[Job]: Everything in the data below is left aside except the lines from the one containing "### Prof. Ajay Sood" through the one containing "3rd Milestone, Faridabad, Gurgaon Express Way"; repeat those exactly.

Top of Input records

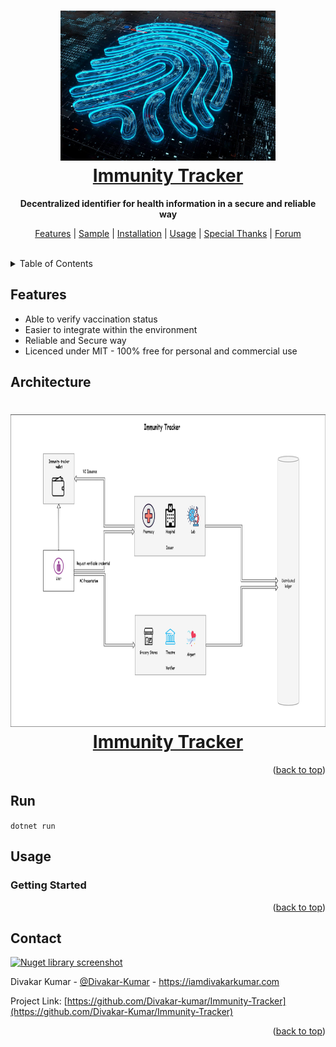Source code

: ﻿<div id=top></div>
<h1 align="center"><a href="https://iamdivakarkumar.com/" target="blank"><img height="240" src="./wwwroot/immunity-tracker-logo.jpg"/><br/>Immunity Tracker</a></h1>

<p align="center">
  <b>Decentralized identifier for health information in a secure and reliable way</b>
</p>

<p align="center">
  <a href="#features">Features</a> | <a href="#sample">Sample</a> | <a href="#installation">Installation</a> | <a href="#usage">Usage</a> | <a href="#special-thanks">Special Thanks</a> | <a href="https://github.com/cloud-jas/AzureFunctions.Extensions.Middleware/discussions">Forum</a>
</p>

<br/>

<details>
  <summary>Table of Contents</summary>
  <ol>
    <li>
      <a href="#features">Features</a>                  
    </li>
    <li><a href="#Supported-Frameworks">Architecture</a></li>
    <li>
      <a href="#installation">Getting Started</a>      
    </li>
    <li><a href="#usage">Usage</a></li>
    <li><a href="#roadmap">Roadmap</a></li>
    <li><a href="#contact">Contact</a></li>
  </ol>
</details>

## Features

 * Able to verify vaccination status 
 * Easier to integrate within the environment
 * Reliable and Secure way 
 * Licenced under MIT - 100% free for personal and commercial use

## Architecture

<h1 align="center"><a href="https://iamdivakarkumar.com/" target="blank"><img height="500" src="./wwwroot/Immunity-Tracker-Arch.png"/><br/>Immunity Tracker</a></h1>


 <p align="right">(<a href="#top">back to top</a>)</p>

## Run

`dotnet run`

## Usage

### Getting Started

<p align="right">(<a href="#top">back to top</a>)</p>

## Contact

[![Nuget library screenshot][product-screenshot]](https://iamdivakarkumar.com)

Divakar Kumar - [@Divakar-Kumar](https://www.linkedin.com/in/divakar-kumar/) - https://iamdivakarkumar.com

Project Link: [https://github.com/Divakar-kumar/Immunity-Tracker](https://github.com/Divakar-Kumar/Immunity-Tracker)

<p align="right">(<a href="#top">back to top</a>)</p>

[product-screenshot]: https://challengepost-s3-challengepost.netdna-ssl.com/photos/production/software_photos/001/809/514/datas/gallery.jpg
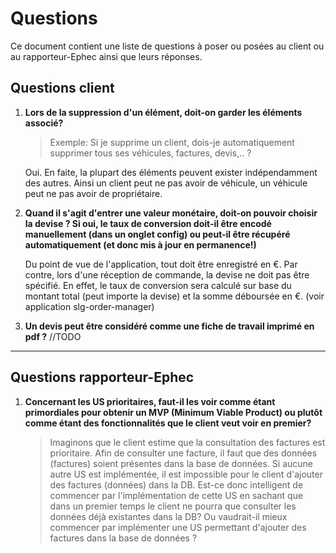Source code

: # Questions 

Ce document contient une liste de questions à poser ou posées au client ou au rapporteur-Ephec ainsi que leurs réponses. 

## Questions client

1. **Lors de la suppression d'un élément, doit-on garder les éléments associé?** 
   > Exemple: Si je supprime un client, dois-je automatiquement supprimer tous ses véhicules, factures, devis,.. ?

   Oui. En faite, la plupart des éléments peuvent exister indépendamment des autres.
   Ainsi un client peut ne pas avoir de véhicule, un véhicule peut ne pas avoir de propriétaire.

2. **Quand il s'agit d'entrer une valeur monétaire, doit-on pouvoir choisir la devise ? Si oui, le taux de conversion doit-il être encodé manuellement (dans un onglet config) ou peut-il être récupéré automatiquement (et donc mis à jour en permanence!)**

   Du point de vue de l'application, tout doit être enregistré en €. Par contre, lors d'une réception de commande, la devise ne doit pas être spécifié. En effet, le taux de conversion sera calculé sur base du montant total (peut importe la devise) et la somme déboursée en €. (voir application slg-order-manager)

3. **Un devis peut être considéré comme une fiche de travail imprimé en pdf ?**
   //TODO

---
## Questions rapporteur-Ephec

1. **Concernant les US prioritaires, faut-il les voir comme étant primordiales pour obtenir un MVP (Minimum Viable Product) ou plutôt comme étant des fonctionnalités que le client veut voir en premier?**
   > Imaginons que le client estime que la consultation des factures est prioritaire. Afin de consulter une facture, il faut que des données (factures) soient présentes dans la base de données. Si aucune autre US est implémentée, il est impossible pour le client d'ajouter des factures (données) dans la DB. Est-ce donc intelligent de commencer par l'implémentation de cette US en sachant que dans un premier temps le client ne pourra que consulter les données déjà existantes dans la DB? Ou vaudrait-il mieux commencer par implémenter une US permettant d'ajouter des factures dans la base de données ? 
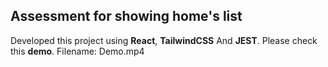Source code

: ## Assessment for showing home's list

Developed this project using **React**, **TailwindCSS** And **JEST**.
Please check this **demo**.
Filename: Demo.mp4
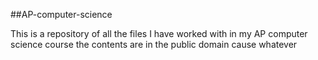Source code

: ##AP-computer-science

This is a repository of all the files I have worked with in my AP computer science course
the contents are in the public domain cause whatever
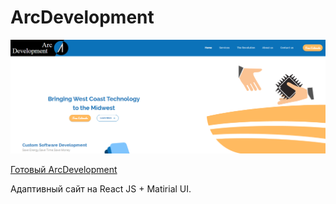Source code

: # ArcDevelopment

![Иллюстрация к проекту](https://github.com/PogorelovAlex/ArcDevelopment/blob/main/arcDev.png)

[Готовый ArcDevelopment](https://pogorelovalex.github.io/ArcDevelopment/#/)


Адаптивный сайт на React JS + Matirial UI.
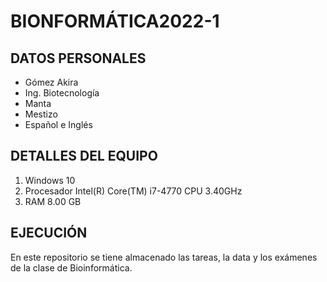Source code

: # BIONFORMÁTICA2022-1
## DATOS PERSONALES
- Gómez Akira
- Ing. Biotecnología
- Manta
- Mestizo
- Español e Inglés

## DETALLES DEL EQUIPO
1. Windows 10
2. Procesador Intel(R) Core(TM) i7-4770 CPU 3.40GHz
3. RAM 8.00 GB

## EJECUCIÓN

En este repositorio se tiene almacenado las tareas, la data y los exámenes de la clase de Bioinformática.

Bottom of Input records
Top of Input records

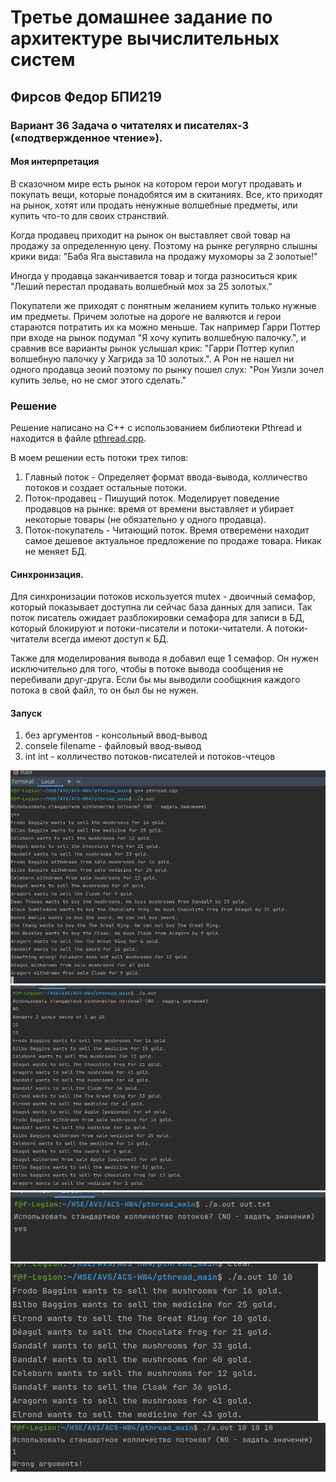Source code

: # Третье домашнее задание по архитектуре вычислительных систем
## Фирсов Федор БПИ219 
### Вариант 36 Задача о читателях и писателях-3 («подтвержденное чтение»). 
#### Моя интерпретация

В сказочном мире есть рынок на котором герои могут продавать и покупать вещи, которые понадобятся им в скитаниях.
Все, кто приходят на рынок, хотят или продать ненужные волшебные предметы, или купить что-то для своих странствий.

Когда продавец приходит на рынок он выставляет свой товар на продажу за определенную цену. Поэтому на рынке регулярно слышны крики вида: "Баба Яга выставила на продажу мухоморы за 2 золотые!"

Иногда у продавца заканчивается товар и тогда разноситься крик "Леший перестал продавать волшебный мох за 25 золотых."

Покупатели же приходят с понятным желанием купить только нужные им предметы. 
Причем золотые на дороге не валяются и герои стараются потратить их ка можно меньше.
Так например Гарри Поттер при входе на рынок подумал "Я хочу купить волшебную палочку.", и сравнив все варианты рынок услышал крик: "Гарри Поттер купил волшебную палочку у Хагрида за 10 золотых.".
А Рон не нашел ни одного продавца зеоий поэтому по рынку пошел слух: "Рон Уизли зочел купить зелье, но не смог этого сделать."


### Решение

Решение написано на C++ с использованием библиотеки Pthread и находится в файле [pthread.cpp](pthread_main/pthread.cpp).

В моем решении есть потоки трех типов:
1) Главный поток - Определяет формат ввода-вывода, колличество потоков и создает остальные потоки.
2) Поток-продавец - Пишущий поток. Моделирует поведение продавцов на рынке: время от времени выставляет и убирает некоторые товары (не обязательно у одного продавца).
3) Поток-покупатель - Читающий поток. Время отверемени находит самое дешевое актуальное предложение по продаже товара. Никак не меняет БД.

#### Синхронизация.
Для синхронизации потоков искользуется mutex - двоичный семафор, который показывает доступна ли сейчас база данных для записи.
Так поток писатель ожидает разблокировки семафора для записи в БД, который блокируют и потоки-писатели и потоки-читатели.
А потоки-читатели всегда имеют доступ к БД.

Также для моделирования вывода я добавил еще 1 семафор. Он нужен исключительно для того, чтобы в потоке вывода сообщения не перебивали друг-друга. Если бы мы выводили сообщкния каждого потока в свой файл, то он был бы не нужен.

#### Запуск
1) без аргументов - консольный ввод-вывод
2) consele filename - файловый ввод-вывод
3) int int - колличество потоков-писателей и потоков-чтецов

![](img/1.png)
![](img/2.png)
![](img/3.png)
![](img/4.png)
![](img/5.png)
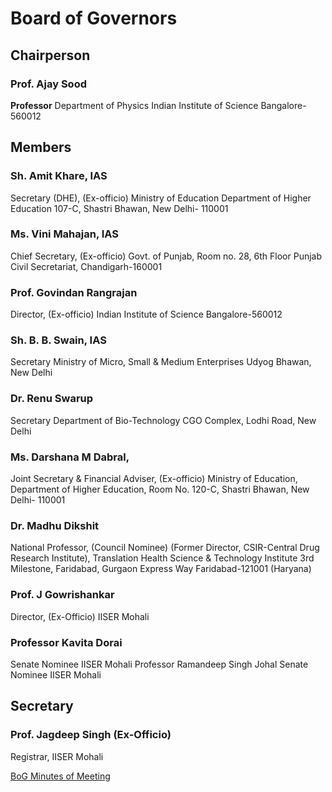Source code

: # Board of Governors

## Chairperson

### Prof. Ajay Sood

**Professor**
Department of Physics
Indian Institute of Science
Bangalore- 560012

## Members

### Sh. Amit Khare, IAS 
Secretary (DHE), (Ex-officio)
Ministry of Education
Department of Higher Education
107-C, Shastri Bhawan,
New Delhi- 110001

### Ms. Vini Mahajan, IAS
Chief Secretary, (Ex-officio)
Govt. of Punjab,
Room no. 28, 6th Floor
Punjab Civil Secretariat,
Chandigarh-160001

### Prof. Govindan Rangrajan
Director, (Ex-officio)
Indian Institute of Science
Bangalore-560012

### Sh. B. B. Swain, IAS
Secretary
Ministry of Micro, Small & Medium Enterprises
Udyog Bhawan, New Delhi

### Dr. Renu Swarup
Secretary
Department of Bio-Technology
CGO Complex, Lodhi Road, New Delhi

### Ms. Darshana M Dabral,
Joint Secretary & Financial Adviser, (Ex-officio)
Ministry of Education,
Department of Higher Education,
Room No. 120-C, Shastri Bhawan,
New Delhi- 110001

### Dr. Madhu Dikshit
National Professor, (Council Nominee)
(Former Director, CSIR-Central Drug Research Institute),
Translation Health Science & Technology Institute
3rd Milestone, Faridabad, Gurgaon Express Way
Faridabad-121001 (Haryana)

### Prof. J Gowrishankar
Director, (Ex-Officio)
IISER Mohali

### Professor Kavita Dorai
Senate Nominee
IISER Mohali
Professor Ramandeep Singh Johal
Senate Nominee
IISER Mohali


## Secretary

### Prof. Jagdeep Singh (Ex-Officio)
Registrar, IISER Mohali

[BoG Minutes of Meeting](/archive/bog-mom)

Bottom of Input records
Top of Input records

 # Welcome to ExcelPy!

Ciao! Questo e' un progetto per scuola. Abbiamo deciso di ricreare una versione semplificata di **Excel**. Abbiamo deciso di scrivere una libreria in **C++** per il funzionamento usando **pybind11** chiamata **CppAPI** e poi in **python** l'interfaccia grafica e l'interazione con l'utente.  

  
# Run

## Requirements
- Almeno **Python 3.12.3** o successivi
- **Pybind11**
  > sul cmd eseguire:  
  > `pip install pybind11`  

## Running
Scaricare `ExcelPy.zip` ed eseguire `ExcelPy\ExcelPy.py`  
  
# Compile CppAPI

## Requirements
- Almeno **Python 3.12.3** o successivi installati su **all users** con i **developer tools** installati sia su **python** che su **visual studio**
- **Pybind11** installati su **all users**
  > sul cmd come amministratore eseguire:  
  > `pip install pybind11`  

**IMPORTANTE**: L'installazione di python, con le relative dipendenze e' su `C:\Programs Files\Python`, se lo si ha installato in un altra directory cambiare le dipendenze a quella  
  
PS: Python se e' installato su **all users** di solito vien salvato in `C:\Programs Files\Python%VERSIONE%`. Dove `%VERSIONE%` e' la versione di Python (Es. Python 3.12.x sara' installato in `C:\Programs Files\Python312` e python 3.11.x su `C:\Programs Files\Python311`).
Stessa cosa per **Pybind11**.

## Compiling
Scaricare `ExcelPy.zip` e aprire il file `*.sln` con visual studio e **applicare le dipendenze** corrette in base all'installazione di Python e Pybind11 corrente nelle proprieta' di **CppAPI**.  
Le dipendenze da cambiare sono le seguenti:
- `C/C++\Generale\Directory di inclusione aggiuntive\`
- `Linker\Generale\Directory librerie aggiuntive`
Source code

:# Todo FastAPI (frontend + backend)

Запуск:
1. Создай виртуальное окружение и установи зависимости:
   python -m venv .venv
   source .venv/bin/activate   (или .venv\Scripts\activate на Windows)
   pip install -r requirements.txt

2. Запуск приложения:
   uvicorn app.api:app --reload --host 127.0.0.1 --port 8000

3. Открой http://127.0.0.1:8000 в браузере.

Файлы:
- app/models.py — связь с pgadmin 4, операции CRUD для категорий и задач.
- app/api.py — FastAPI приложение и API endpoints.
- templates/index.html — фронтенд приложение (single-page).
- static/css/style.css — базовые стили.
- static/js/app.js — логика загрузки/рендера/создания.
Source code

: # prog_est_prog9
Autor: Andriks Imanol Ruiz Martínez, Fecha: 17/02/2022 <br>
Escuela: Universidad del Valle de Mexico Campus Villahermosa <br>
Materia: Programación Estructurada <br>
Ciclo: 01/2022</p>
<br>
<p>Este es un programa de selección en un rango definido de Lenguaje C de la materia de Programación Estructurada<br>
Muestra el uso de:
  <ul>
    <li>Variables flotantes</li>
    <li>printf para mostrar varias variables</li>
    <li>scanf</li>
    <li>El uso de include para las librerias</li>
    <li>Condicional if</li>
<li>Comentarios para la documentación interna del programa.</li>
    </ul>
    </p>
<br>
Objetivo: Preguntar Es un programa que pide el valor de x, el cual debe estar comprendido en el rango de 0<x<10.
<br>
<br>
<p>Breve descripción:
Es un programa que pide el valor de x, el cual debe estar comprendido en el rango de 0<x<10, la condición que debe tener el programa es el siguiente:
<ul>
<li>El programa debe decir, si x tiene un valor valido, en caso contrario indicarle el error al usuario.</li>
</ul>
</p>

Bottom of Input records

[Completed task]:
### Prof. Ajay Sood

**Professor**
Department of Physics
Indian Institute of Science
Bangalore- 560012

## Members

### Sh. Amit Khare, IAS 
Secretary (DHE), (Ex-officio)
Ministry of Education
Department of Higher Education
107-C, Shastri Bhawan,
New Delhi- 110001

### Ms. Vini Mahajan, IAS
Chief Secretary, (Ex-officio)
Govt. of Punjab,
Room no. 28, 6th Floor
Punjab Civil Secretariat,
Chandigarh-160001

### Prof. Govindan Rangrajan
Director, (Ex-officio)
Indian Institute of Science
Bangalore-560012

### Sh. B. B. Swain, IAS
Secretary
Ministry of Micro, Small & Medium Enterprises
Udyog Bhawan, New Delhi

### Dr. Renu Swarup
Secretary
Department of Bio-Technology
CGO Complex, Lodhi Road, New Delhi

### Ms. Darshana M Dabral,
Joint Secretary & Financial Adviser, (Ex-officio)
Ministry of Education,
Department of Higher Education,
Room No. 120-C, Shastri Bhawan,
New Delhi- 110001

### Dr. Madhu Dikshit
National Professor, (Council Nominee)
(Former Director, CSIR-Central Drug Research Institute),
Translation Health Science & Technology Institute
3rd Milestone, Faridabad, Gurgaon Express Way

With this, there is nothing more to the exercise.